Alternate Sign In for Two-Step Verification
[Step] 4. Add the security code to the end of your account password on the device or app you are attempting to register and submit again. For example, if your password is "abcdef" and the security code you receive is "12345", then enter "abcdef12345" in the password field. You will then be signed into your Amazon account.
If you're using the normal 2-step method, you can skip the security code verification by checking the option for Do Not Require Codes on This Browser. This option needs cookies but if you're clearing cookies, you could be suspicious because Amazon will force you to re-verify again.
If you're not opting to bypass codes or not clearing cookies, you'll need to review your account in Amazon for any unknown "trusted" access and then either untrust, deverify, deauthorize, deregister those devices. If it keeps reappearing, you'll need to contact Amazon to investigate.
You didn't mention if the hacker is actually ordering stuff on Amazon. Are they? If so, where are they sending the packages?
If you...or somebody...clicks Forgot Password on Cox, what do you have to do? Do you have to answer a secret question? If so, change your secret questions and answers.
However, if the somebody knows you well, they could be easily answering your questions. If so, provide bogus answers you'd only know. For example, if Cox asks, "What's the name of your childhood pet?"...use the name of a pet belonging to someone else that you'd uniquely know.
Cox provides an option to reset your question-answer if you've forgotten the answer.

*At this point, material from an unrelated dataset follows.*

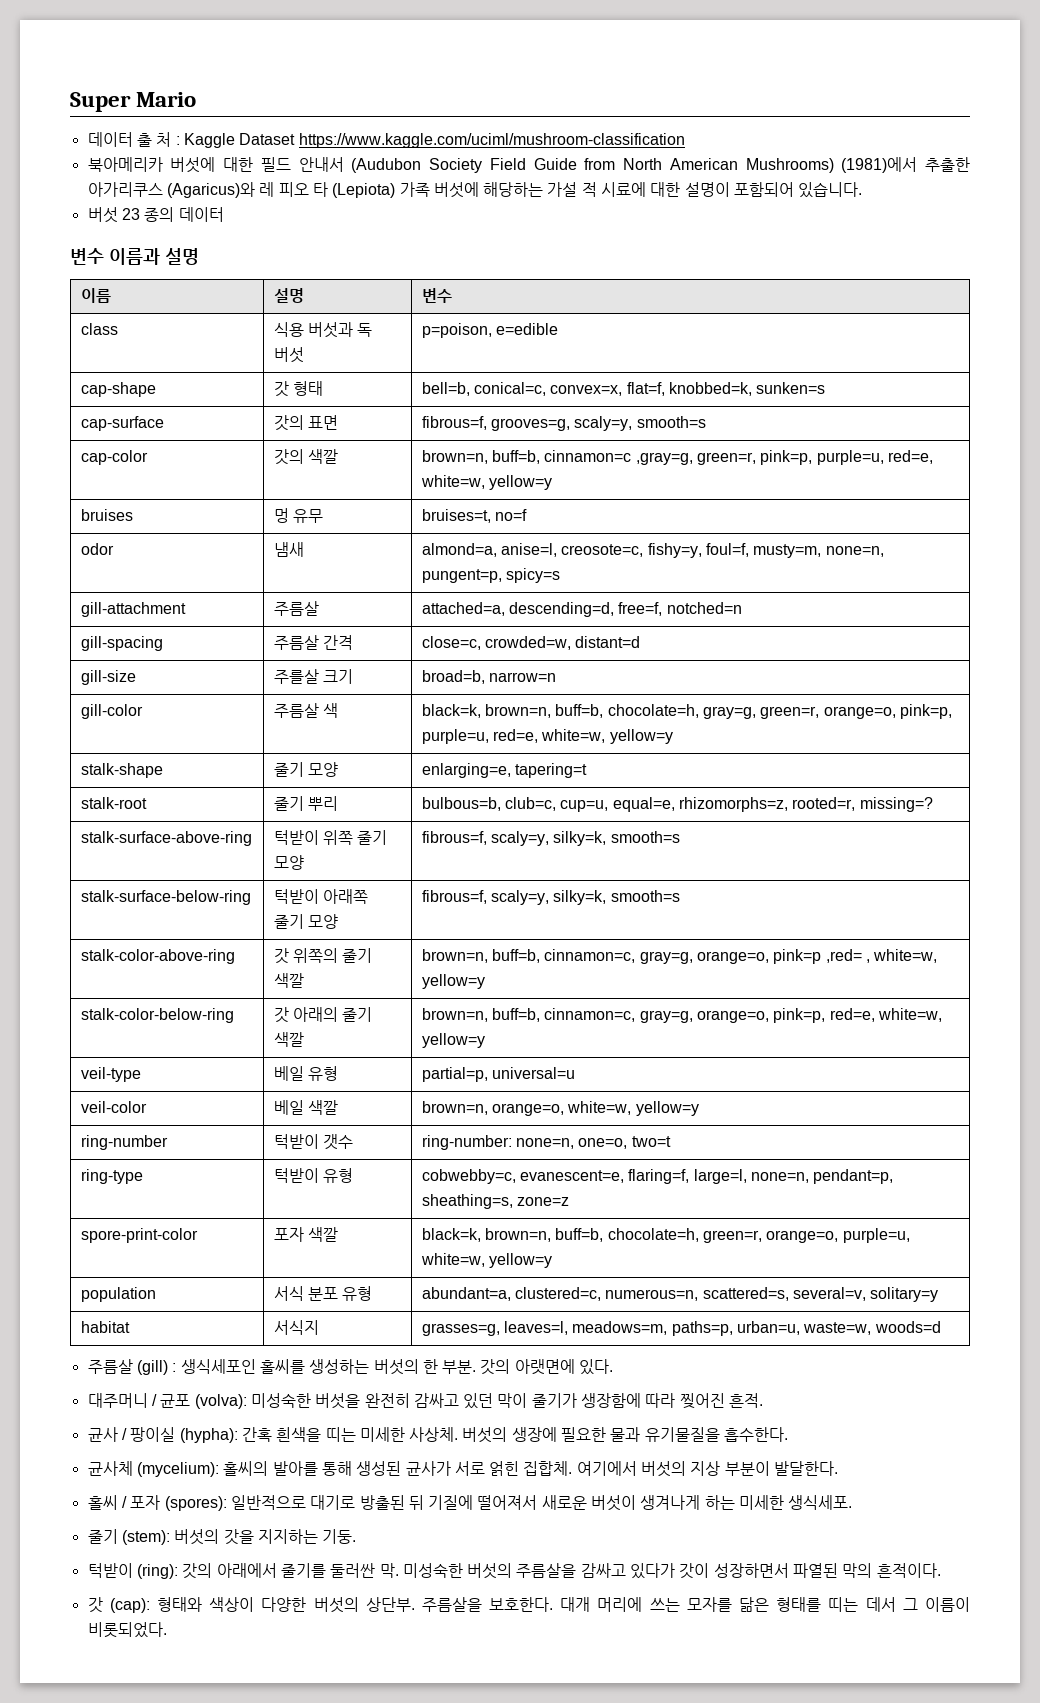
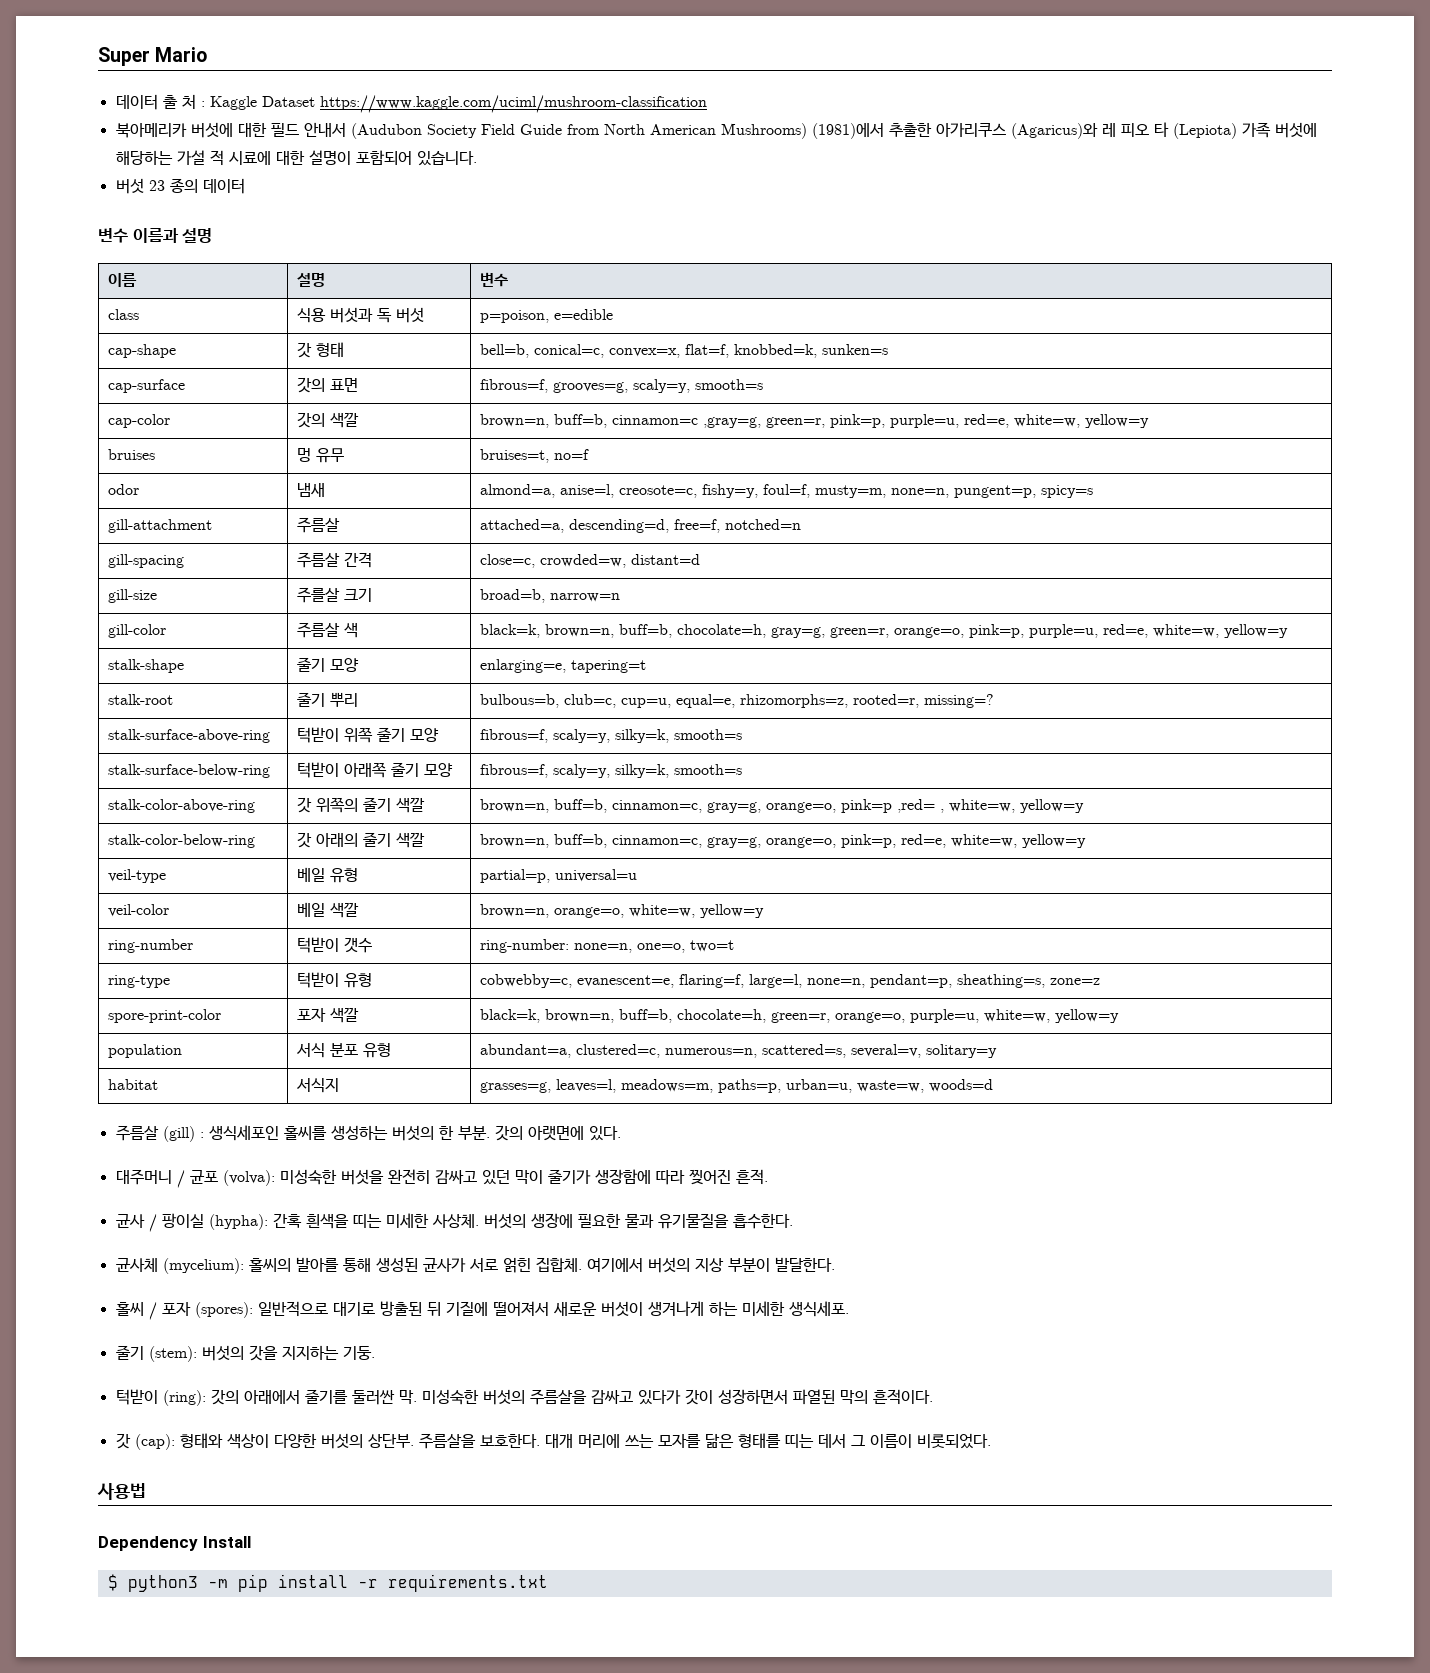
(167, 1630) none -> [97,1483,146,1500] [98,1536,251,1551] [107,1574,548,1592] // 사용법 // Dependency Install // $ python3 -m pip install -r requirements.txt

However, that could be a flaw if an unauthorized user knows everything about your account, such as account number, PIN, last-4, secret answers, etc. I'm not sure how Cox has you verify this, such as either online or only via telephone.
Is the password for your Cox user account different from Cox webmail? I know there are two different links but if you change the password on your user account, does it affect your webmail account? If not, then change the password to your user account.